THE DATA:
•••
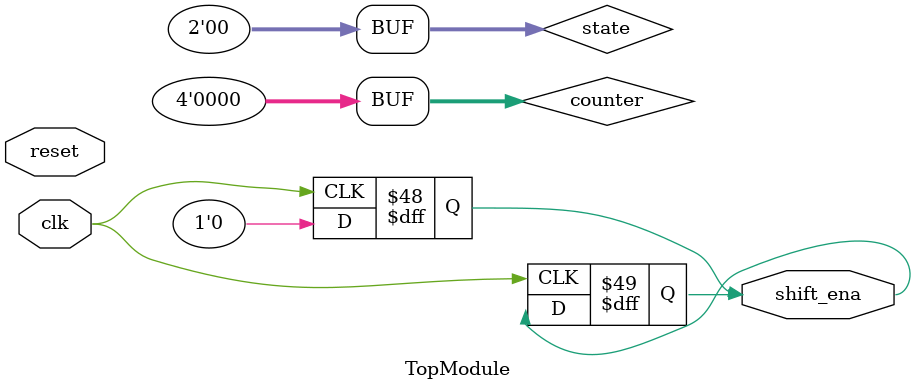
<source format=sv>

module TopModule(
    input clk,
    input reset,
    output shift_ena
);

    // Internal signals for state machine
    reg [1:0] state;
    reg [3:0] counter;

    // Initialize internal signals on reset
    always @(reset) begin
        state <= 2'b00; // Reset to initial state
        counter <= 4'd0; // Reset counter to 0
    end

    // State machine logic
    always @(posedge clk) begin
        if (reset) begin
            state <= 2'b00;
            counter <= 4'd0;
        end else if (state == 2'b01 && counter < 4'd3) begin
            state <= 2'b10; // Move to next state
            counter <= counter + 1;
        end else if (state == 2'b10 && counter == 4'd3) begin
            state <= 2'b00; // Reset state machine
            counter <= 4'd0;
            shift_ena <= 1'b1; // Enable shift register for 4 clock cycles
        end else if (state != 2'b01) begin
            state <= 2'b00; // Stay in reset state
            counter <= 4'd0;
        end
    end

    // Output logic
    always @(posedge clk) begin
        shift_ena <= !reset && (state == 2'b01 || state == 2'b10);
    end

endmodule

// VERILOG-EVAL: errant inclusion of module definition

</source>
•••
Which lines of the records above hold the word "else"? Copy each one out.

        end else if (state == 2'b01 && counter < 4'd3) begin
        end else if (state == 2'b10 && counter == 4'd3) begin
        end else if (state != 2'b01) begin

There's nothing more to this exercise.